### Entries shown
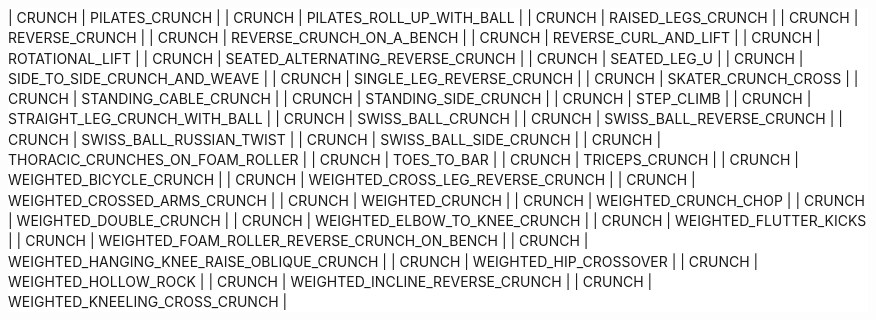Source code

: | CRUNCH | PILATES\_CRUNCH |
| CRUNCH | PILATES\_ROLL\_UP\_WITH\_BALL |
| CRUNCH | RAISED\_LEGS\_CRUNCH |
| CRUNCH | REVERSE\_CRUNCH |
| CRUNCH | REVERSE\_CRUNCH\_ON\_A\_BENCH |
| CRUNCH | REVERSE\_CURL\_AND\_LIFT |
| CRUNCH | ROTATIONAL\_LIFT |
| CRUNCH | SEATED\_ALTERNATING\_REVERSE\_CRUNCH |
| CRUNCH | SEATED\_LEG\_U |
| CRUNCH | SIDE\_TO\_SIDE\_CRUNCH\_AND\_WEAVE |
| CRUNCH | SINGLE\_LEG\_REVERSE\_CRUNCH |
| CRUNCH | SKATER\_CRUNCH\_CROSS |
| CRUNCH | STANDING\_CABLE\_CRUNCH |
| CRUNCH | STANDING\_SIDE\_CRUNCH |
| CRUNCH | STEP\_CLIMB |
| CRUNCH | STRAIGHT\_LEG\_CRUNCH\_WITH\_BALL |
| CRUNCH | SWISS\_BALL\_CRUNCH |
| CRUNCH | SWISS\_BALL\_REVERSE\_CRUNCH |
| CRUNCH | SWISS\_BALL\_RUSSIAN\_TWIST |
| CRUNCH | SWISS\_BALL\_SIDE\_CRUNCH |
| CRUNCH | THORACIC\_CRUNCHES\_ON\_FOAM\_ROLLER |
| CRUNCH | TOES\_TO\_BAR |
| CRUNCH | TRICEPS\_CRUNCH |
| CRUNCH | WEIGHTED\_BICYCLE\_CRUNCH |
| CRUNCH | WEIGHTED\_CROSS\_LEG\_REVERSE\_CRUNCH |
| CRUNCH | WEIGHTED\_CROSSED\_ARMS\_CRUNCH |
| CRUNCH | WEIGHTED\_CRUNCH |
| CRUNCH | WEIGHTED\_CRUNCH\_CHOP |
| CRUNCH | WEIGHTED\_DOUBLE\_CRUNCH |
| CRUNCH | WEIGHTED\_ELBOW\_TO\_KNEE\_CRUNCH |
| CRUNCH | WEIGHTED\_FLUTTER\_KICKS |
| CRUNCH | WEIGHTED\_FOAM\_ROLLER\_REVERSE\_CRUNCH\_ON\_BENCH |
| CRUNCH | WEIGHTED\_HANGING\_KNEE\_RAISE\_OBLIQUE\_CRUNCH |
| CRUNCH | WEIGHTED\_HIP\_CROSSOVER |
| CRUNCH | WEIGHTED\_HOLLOW\_ROCK |
| CRUNCH | WEIGHTED\_INCLINE\_REVERSE\_CRUNCH |
| CRUNCH | WEIGHTED\_KNEELING\_CROSS\_CRUNCH |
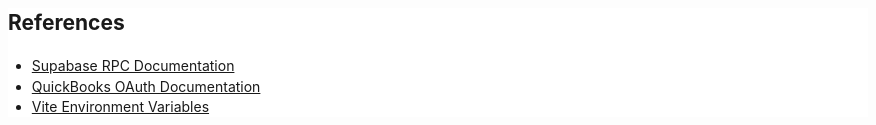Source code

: ## References

- [Supabase RPC Documentation](https://supabase.com/docs/guides/database/functions)
- [QuickBooks OAuth Documentation](https://developer.intuit.com/app/developer/qbo/docs/develop/authentication-and-authorization/oauth-2.0)
- [Vite Environment Variables](https://vitejs.dev/guide/env-and-mode.html)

### Task goal
Verbatim output of the entries is required, with each image left out.

### Response to the exercise
Source code

: | CRUNCH | PILATES\_CRUNCH |
| CRUNCH | PILATES\_ROLL\_UP\_WITH\_BALL |
| CRUNCH | RAISED\_LEGS\_CRUNCH |
| CRUNCH | REVERSE\_CRUNCH |
| CRUNCH | REVERSE\_CRUNCH\_ON\_A\_BENCH |
| CRUNCH | REVERSE\_CURL\_AND\_LIFT |
| CRUNCH | ROTATIONAL\_LIFT |
| CRUNCH | SEATED\_ALTERNATING\_REVERSE\_CRUNCH |
| CRUNCH | SEATED\_LEG\_U |
| CRUNCH | SIDE\_TO\_SIDE\_CRUNCH\_AND\_WEAVE |
| CRUNCH | SINGLE\_LEG\_REVERSE\_CRUNCH |
| CRUNCH | SKATER\_CRUNCH\_CROSS |
| CRUNCH | STANDING\_CABLE\_CRUNCH |
| CRUNCH | STANDING\_SIDE\_CRUNCH |
| CRUNCH | STEP\_CLIMB |
| CRUNCH | STRAIGHT\_LEG\_CRUNCH\_WITH\_BALL |
| CRUNCH | SWISS\_BALL\_CRUNCH |
| CRUNCH | SWISS\_BALL\_REVERSE\_CRUNCH |
| CRUNCH | SWISS\_BALL\_RUSSIAN\_TWIST |
| CRUNCH | SWISS\_BALL\_SIDE\_CRUNCH |
| CRUNCH | THORACIC\_CRUNCHES\_ON\_FOAM\_ROLLER |
| CRUNCH | TOES\_TO\_BAR |
| CRUNCH | TRICEPS\_CRUNCH |
| CRUNCH | WEIGHTED\_BICYCLE\_CRUNCH |
| CRUNCH | WEIGHTED\_CROSS\_LEG\_REVERSE\_CRUNCH |
| CRUNCH | WEIGHTED\_CROSSED\_ARMS\_CRUNCH |
| CRUNCH | WEIGHTED\_CRUNCH |
| CRUNCH | WEIGHTED\_CRUNCH\_CHOP |
| CRUNCH | WEIGHTED\_DOUBLE\_CRUNCH |
| CRUNCH | WEIGHTED\_ELBOW\_TO\_KNEE\_CRUNCH |
| CRUNCH | WEIGHTED\_FLUTTER\_KICKS |
| CRUNCH | WEIGHTED\_FOAM\_ROLLER\_REVERSE\_CRUNCH\_ON\_BENCH |
| CRUNCH | WEIGHTED\_HANGING\_KNEE\_RAISE\_OBLIQUE\_CRUNCH |
| CRUNCH | WEIGHTED\_HIP\_CROSSOVER |
| CRUNCH | WEIGHTED\_HOLLOW\_ROCK |
| CRUNCH | WEIGHTED\_INCLINE\_REVERSE\_CRUNCH |
| CRUNCH | WEIGHTED\_KNEELING\_CROSS\_CRUNCH |
Source code

: ## References

- [Supabase RPC Documentation](https://supabase.com/docs/guides/database/functions)
- [QuickBooks OAuth Documentation](https://developer.intuit.com/app/developer/qbo/docs/develop/authentication-and-authorization/oauth-2.0)
- [Vite Environment Variables](https://vitejs.dev/guide/env-and-mode.html)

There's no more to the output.